◆ Brief ◆
Each entry below is to be returned exactly, with any pictures left out.

◆ Task material ◆
-- -- --

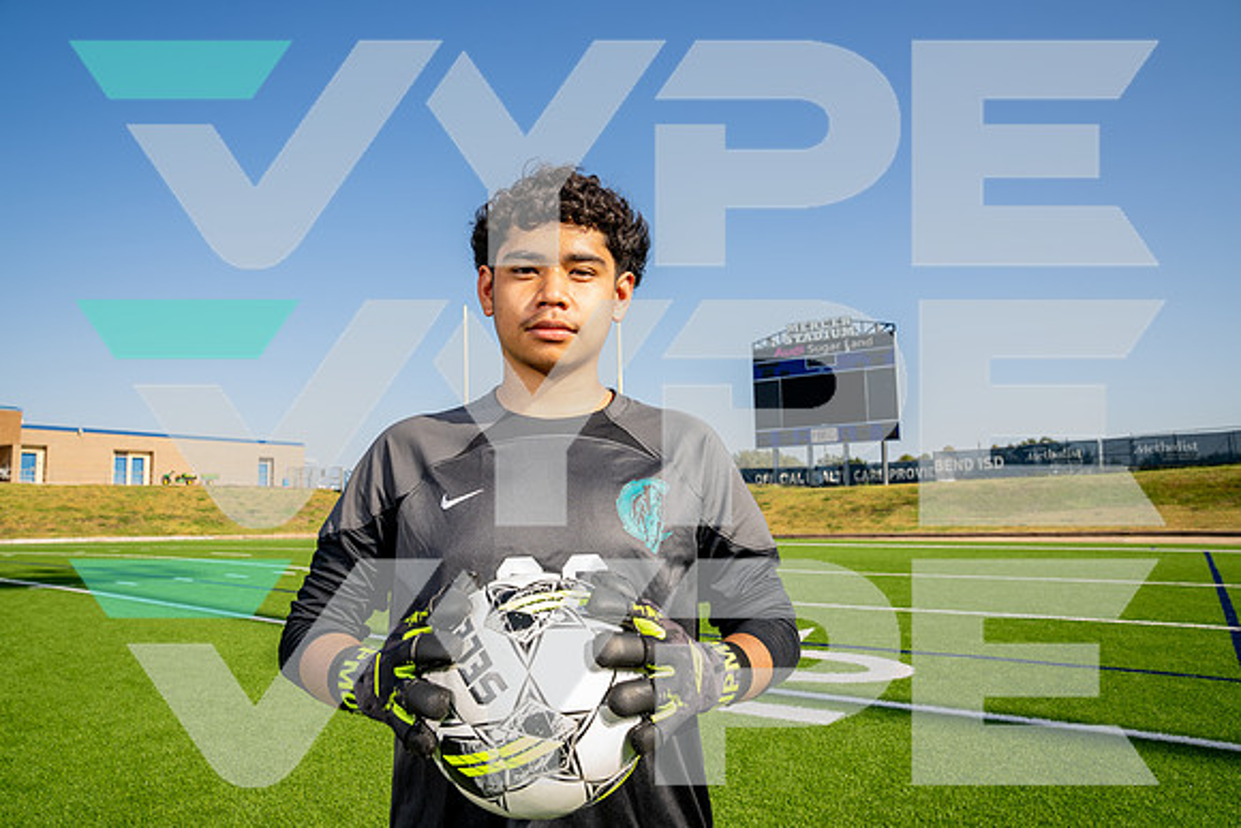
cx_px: 620
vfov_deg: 53.2
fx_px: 827
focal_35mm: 24
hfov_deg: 73.7
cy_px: 414
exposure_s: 1/125
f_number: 7.1
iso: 50
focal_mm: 24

-- -- --

◆ Final answer ◆
cx_px: 620
vfov_deg: 53.2
fx_px: 827
focal_35mm: 24
hfov_deg: 73.7
cy_px: 414
exposure_s: 1/125
f_number: 7.1
iso: 50
focal_mm: 24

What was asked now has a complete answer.